## SOURCE EXTRACT
Tuning of the hole spin relaxation time in single self-assembled In$_{1-x}$Ga$_x$As/GaAs quantum dots by electric field

TL;DR

This paper demonstrates that applying an electric field along the growth direction of InGaAs/GaAs quantum dots can significantly tune the hole spin relaxation time, providing a controllable method for spin dynamics in quantum dot systems.

Contribution

It introduces the use of electric field tuning to control hole spin relaxation times in self-assembled quantum dots, revealing asymmetry effects related to dot height.

Findings

Electric field can change hole spin relaxation time by over an order of magnitude.

Tuning effect is asymmetric with respect to the electric field direction.

The asymmetry increases with the height of the quantum dot.

Abstract

We investigate the electric field tuning of the phonon-assisted hole spin relaxation in single self-assembled In$_{1-x}$Ga$_{x}$As/GaAs quantum dots, using an atomistic empirical pseudopotential method. We find that the electric field along the growth direction can tune the hole spin relaxation time for more than one order of magnitude. The electric field can prolong or shorten the hole spin lifetime and the tuning shows an asymmetry in terms of the field direction. The asymmetry is more pronounced for the taller the dot. The results show that the electric field is an effective way to tune the hole spin-relaxation in self-assembled QDs.

## ACTIONS TO TAKE
- A) Please reproduce the part of the quantum dot summary from "This paper demonstrates" to "an order of magnitude.".
- B) What computational method does the quantum dot summary say was used to study the hole spin relaxation?
- C) Condense the quantum dot summary's paragraph that begins "We investigate the electric field tuning" into a bulleted list that keeps its main facts.

## ENTRIES SHOWN
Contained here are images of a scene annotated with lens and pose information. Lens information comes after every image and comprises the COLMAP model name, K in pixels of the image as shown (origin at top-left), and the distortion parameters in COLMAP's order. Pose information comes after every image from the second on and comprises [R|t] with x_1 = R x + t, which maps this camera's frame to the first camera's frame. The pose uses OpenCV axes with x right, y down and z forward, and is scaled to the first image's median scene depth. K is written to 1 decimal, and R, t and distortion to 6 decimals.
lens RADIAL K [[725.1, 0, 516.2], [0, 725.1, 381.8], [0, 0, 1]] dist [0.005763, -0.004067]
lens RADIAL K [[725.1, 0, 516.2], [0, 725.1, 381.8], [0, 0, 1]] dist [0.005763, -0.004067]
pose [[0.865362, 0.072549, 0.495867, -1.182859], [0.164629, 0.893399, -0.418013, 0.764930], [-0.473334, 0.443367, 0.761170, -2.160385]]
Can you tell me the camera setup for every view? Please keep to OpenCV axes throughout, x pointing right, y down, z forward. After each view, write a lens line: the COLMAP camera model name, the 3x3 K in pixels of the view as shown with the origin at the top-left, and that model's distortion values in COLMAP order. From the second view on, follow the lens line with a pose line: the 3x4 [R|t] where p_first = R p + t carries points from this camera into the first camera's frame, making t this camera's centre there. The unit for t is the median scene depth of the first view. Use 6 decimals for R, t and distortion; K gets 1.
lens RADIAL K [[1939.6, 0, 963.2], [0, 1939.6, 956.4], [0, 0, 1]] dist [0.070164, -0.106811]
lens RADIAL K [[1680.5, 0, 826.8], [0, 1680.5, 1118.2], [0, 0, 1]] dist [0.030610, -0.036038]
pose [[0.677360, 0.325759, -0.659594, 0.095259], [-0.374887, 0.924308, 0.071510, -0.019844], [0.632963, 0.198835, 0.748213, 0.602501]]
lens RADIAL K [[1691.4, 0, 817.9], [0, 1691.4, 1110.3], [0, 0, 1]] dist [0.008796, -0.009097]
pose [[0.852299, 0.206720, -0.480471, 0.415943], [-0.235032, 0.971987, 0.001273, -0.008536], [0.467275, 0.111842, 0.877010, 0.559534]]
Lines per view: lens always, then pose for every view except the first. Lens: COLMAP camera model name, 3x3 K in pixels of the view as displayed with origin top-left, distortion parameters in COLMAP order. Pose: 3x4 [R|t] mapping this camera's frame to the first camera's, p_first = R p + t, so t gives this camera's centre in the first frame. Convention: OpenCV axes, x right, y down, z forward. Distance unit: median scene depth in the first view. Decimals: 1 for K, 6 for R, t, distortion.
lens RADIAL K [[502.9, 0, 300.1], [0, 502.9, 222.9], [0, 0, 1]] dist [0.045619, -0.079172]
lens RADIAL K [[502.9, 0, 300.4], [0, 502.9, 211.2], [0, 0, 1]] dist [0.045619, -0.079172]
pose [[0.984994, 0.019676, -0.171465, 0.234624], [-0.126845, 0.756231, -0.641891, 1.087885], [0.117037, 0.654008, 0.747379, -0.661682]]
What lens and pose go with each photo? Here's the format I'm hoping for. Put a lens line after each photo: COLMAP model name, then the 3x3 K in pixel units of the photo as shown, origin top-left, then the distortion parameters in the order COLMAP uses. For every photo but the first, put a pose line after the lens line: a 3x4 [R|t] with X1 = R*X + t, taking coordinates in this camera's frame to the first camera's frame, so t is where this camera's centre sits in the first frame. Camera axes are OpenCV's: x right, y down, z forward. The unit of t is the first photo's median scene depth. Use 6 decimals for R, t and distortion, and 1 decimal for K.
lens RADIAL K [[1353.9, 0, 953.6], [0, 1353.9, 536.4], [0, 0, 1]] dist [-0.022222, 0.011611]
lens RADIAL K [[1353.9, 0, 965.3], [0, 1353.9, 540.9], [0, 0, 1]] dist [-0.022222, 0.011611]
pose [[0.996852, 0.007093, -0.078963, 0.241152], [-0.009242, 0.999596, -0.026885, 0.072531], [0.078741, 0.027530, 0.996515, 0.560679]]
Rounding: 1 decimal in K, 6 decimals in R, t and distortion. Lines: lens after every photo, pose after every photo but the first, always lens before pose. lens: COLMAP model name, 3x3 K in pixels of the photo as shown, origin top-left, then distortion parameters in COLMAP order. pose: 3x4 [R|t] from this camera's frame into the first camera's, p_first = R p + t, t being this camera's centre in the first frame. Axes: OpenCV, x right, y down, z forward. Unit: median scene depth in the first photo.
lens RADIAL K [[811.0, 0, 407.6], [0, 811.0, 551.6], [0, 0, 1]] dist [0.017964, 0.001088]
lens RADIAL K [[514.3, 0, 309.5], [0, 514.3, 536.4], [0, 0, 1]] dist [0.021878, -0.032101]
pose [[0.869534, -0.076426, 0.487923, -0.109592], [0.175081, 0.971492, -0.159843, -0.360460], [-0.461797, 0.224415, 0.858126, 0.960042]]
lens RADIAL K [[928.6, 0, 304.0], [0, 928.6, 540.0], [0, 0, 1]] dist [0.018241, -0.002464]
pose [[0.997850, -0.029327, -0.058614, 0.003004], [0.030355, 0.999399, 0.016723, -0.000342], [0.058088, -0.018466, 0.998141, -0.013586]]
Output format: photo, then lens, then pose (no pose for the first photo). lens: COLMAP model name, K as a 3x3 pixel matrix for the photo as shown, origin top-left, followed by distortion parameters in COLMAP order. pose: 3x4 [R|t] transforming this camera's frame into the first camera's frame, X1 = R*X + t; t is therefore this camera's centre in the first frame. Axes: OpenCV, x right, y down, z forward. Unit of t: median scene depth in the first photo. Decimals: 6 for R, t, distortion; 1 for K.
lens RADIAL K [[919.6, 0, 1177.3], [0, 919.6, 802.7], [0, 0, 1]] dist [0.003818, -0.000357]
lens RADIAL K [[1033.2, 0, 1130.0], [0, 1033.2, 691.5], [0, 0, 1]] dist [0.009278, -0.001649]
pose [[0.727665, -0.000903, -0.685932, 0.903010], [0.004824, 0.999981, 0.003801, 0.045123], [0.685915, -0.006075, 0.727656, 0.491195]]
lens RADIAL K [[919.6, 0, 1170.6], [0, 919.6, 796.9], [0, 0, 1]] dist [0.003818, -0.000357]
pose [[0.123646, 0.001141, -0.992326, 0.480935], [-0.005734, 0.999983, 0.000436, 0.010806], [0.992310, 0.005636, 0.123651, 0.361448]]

## SOLUTIONS TO EACH TASK
- A)
This paper demonstrates that applying an electric field along the growth direction of InGaAs/GaAs quantum dots can significantly tune the hole spin relaxation time, providing a controllable method for spin dynamics in quantum dot systems.

Contribution

It introduces the use of electric field tuning to control hole spin relaxation times in self-assembled quantum dots, revealing asymmetry effects related to dot height.

Findings

Electric field can change hole spin relaxation time by over an order of magnitude.

- B) An atomistic empirical pseudopotential method.

- C)
- Subject: electric field tuning of phonon-assisted hole spin relaxation in single self-assembled In$_{1-x}$Ga$_{x}$As/GaAs quantum dots
- Method: atomistic empirical pseudopotential method
- An electric field along the growth direction can tune the hole spin relaxation time by more than one order of magnitude.
- The field can lengthen or shorten the hole spin lifetime.
- The tuning is asymmetric with respect to field direction, and the asymmetry is stronger in taller dots.
- Conclusion: an electric field is an effective way to tune hole spin relaxation in self-assembled QDs.